> Dataset extract

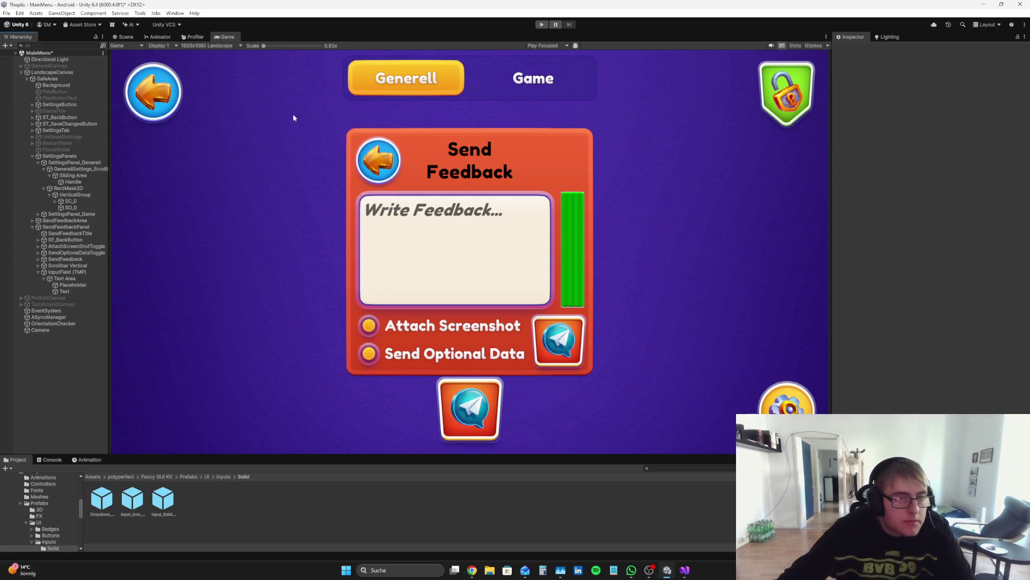
pyautogui.click(542, 25)
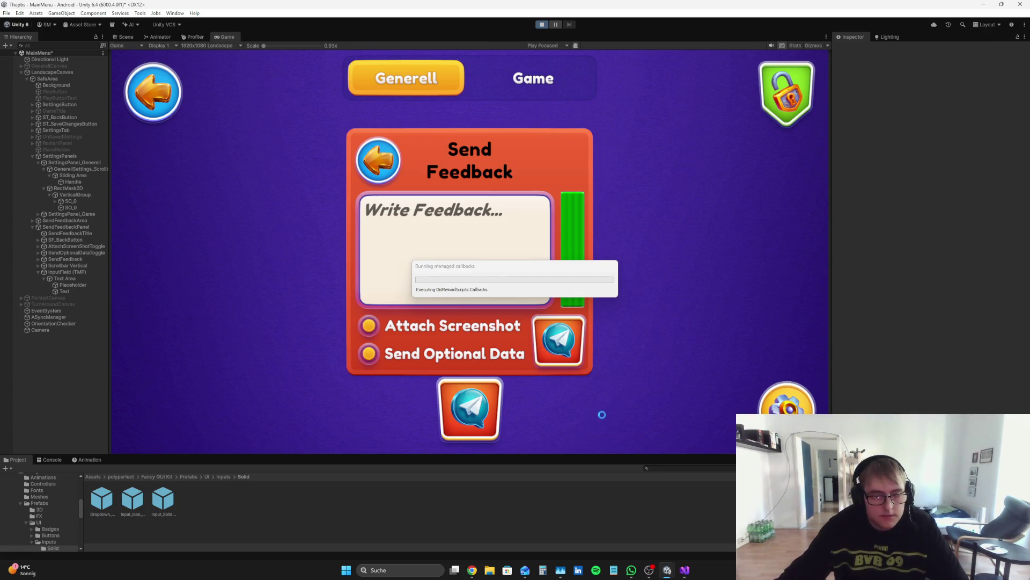
# - Type a long test string into the running feedback field to check wrapping, then stop the game
pyautogui.click(390, 198)
pyautogui.write('fdsf')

> What needs to be done
When you repeat the data, keep it exact and drop every picture.

> Solved problem
pyautogui.click(542, 25)
# - Type a long test string into the running feedback field to check wrapping, then stop the game
pyautogui.click(390, 198)
pyautogui.write('fdsf')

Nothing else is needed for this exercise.